## Task set
• a. Rewrite the container frame passage starting with "To support the" and going on through "to a U-shape.", renaming "cross member" to "crossbar".
• b. Go on with the passage about the container bulkhead frame, picking up after its last sentence.

To support the bulkhead member 46 a frame 53, having an upper cross member 54 and respective downwardly and forwardly extending side members or legs 55, is provided. The legs 55 are preferably straight lengths of pipe and the cross member 54 preferably has bent ends received in open upper ends of the legs 55, as shown in FIGS. 2-4. Alternatively, the frame 53 can be unitarily formed of tubular pipe bent to a U-shape.
As shown in FIG. 3, the inverted U-shaped frame 53 is of such size that its upper cross member 54 rests against the transverse top header 56 of the rear door frame 18 of the container 10 when the lower ends 57 of the legs 55 are against the container floor 12. As illustrated in the drawings the legs 55 are downwardly and forwardly inclined to stand between the bulkhead member 46 and the sides 13 and 14 of the container. The bracing or spreader element 52 spreads the leg ends 57 apart, and has cut-out portions 60 on the forward sides of its ends above cut-out corners of the base member at 61 to receive the leg ends 57. A strap 62 of flexible yet strong material, such as metal, attached at each end of the bracing element 52 can advantageously serve to position and hold the legs 55 at their ends 57.

(Pictured people or hands, with joints)
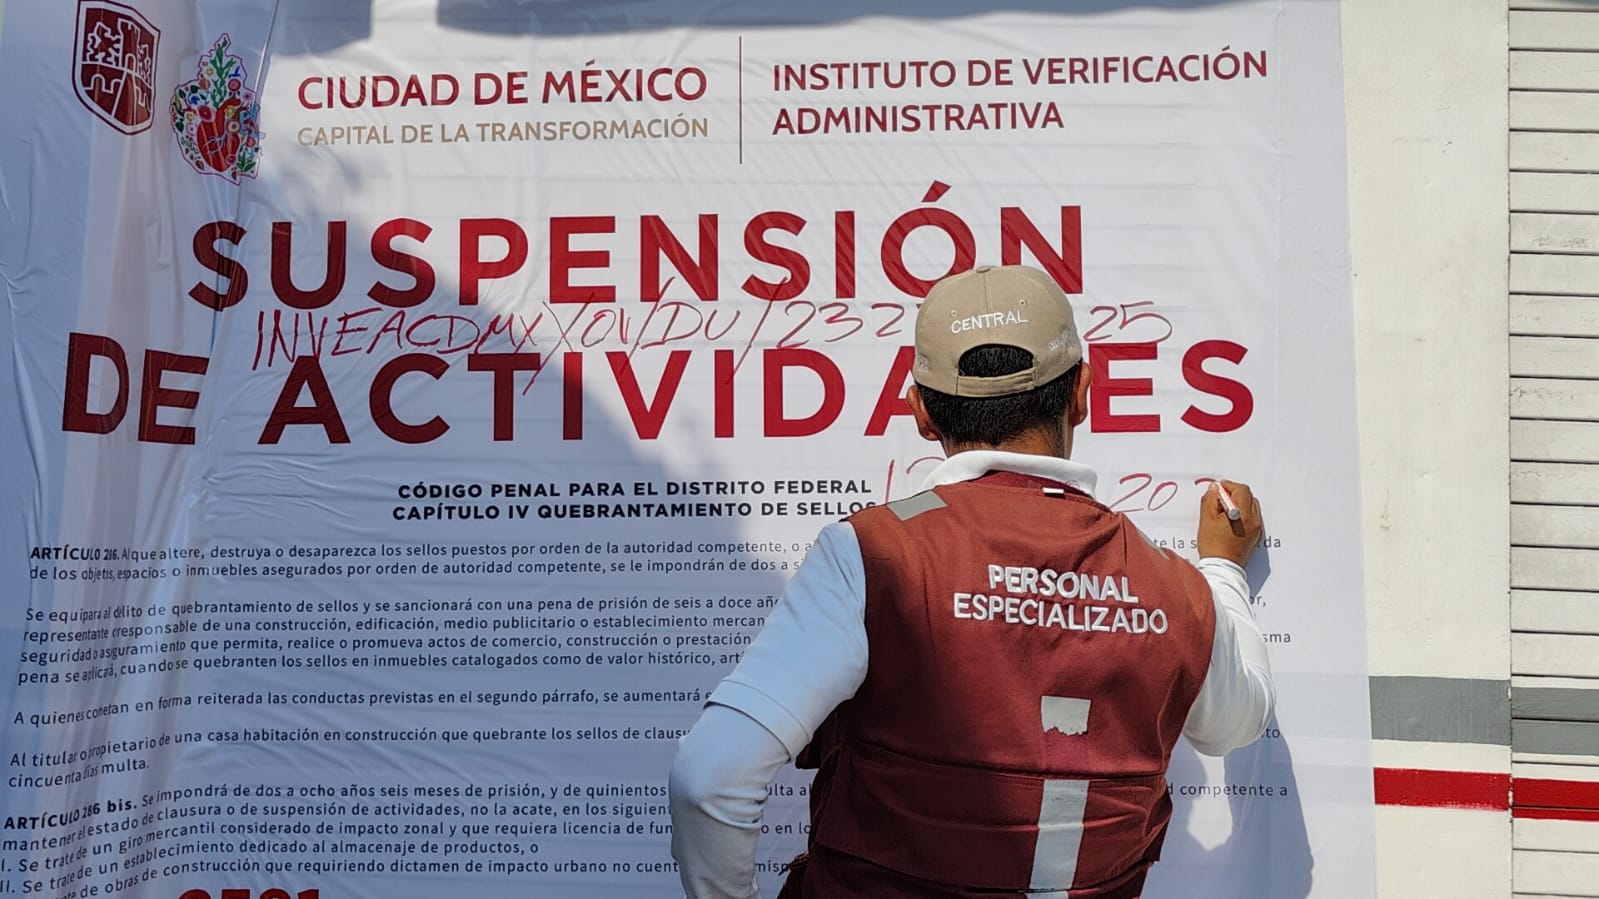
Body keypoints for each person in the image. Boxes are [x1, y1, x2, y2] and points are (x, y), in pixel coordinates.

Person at [668, 263, 1275, 899]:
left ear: (921, 412)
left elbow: (711, 778)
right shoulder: (1172, 587)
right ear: (1082, 392)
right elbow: (1237, 723)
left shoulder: (874, 554)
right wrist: (1223, 570)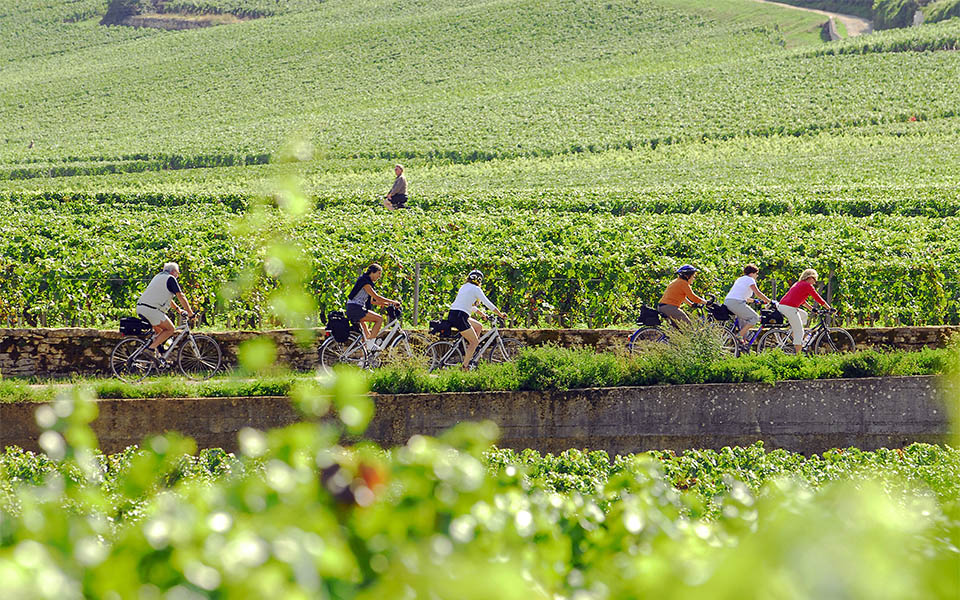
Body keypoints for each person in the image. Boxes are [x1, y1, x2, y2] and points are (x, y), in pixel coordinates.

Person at [447, 269, 507, 370]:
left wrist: (481, 314)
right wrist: (500, 314)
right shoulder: (476, 289)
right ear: (479, 281)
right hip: (460, 316)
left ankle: (471, 351)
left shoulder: (464, 287)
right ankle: (465, 367)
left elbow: (467, 305)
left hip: (454, 314)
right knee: (475, 342)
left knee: (479, 326)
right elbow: (487, 303)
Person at [136, 262, 194, 361]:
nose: (178, 275)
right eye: (178, 273)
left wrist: (178, 310)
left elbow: (166, 297)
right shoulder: (171, 278)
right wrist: (190, 312)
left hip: (141, 308)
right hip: (152, 310)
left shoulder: (158, 277)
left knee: (160, 332)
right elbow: (181, 296)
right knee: (170, 329)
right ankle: (150, 349)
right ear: (173, 272)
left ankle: (158, 355)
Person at [777, 268, 833, 355]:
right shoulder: (807, 285)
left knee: (804, 314)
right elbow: (817, 298)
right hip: (789, 308)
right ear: (810, 277)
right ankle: (798, 356)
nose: (815, 282)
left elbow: (802, 301)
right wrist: (828, 308)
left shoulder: (799, 284)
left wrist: (812, 309)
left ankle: (793, 335)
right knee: (800, 331)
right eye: (814, 279)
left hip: (783, 306)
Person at [346, 263, 401, 351]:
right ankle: (371, 345)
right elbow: (377, 297)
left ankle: (364, 360)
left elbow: (372, 301)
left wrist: (387, 304)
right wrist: (393, 302)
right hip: (355, 308)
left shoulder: (366, 282)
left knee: (367, 336)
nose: (379, 277)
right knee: (379, 319)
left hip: (354, 308)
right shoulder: (365, 282)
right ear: (372, 272)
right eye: (378, 274)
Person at [724, 264, 774, 340]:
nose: (757, 276)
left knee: (744, 323)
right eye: (756, 274)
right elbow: (758, 293)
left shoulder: (740, 279)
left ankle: (741, 344)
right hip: (736, 303)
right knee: (755, 318)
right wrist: (770, 301)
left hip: (729, 302)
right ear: (751, 273)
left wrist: (754, 301)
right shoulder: (750, 279)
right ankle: (738, 337)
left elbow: (742, 297)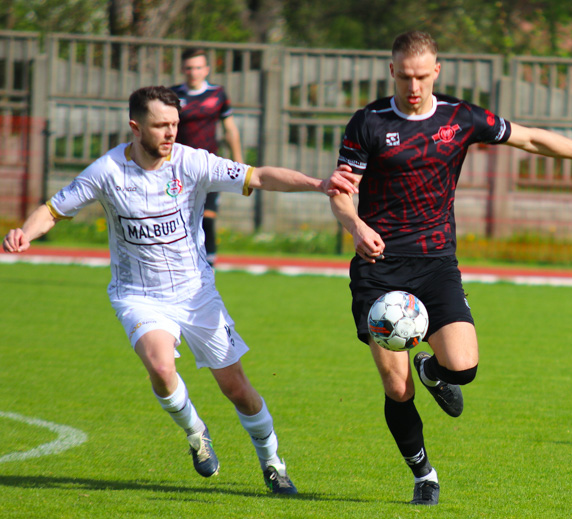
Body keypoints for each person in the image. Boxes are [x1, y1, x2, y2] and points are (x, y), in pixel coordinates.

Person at [328, 31, 572, 506]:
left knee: (464, 368)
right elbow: (342, 191)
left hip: (436, 265)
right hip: (380, 268)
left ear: (437, 70)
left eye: (422, 75)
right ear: (392, 71)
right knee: (395, 383)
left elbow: (530, 137)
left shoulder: (460, 117)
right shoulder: (367, 123)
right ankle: (423, 474)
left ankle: (433, 370)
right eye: (405, 76)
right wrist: (355, 226)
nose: (413, 86)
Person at [3, 86, 359, 495]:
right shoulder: (106, 172)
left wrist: (318, 183)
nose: (171, 133)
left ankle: (273, 462)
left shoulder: (192, 162)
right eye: (161, 125)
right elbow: (53, 210)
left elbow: (256, 175)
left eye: (175, 124)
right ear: (136, 127)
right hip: (137, 294)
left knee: (237, 390)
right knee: (160, 365)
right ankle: (196, 433)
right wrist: (23, 233)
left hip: (196, 293)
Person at [171, 48, 243, 266]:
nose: (194, 72)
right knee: (178, 219)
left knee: (208, 218)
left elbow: (230, 129)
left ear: (207, 70)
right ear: (183, 70)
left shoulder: (217, 94)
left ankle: (209, 266)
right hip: (178, 167)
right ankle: (178, 264)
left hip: (210, 167)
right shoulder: (172, 95)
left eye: (198, 67)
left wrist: (238, 162)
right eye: (189, 68)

## Answers by item
• a.
To support the bulkhead member 46 a frame 53, having an upper crossbar 54 and respective downwardly and forwardly extending side members or legs 55, is provided. The legs 55 are preferably straight lengths of pipe and the crossbar 54 preferably has bent ends received in open upper ends of the legs 55, as shown in FIGS. 2-4. Alternatively, the frame 53 can be unitarily formed of tubular pipe bent to a U-shape.

• b.
A lower edge portion 63 of the semi-cylindrical bulkhead 46 is bent forward to form a flap portion fitted under the curved rear edge 48 of the base member 47, so that forces pressing downward hold the bulkhead member 46 tightly in place. The sheet material of the bulkhead member 46 is cut as indicated with shears or the like to permit such forward bending. It will also be seen that the forward lower corners of the bulkhead member 46 are cut out at 64 to fit over the ends of the bracing member 52.
The rear side of the sheet bulkhead 46 is supported against pressures exerted in normal direction by the cargo within the bag B by a plurality of horizontally, or semi-circumferentially disposed steel straps 65 secured at their ends 66 to the legs 55 of the frame 53. In FIG. 4, which shows the rear bulkhead and frame arrangement in disassembled condition, the straps 65 are shown with their loosely looped ends 66 encircling the legs 55 for vertical hoisting and positioning thereon upon installation of the bulkhead within the container 10.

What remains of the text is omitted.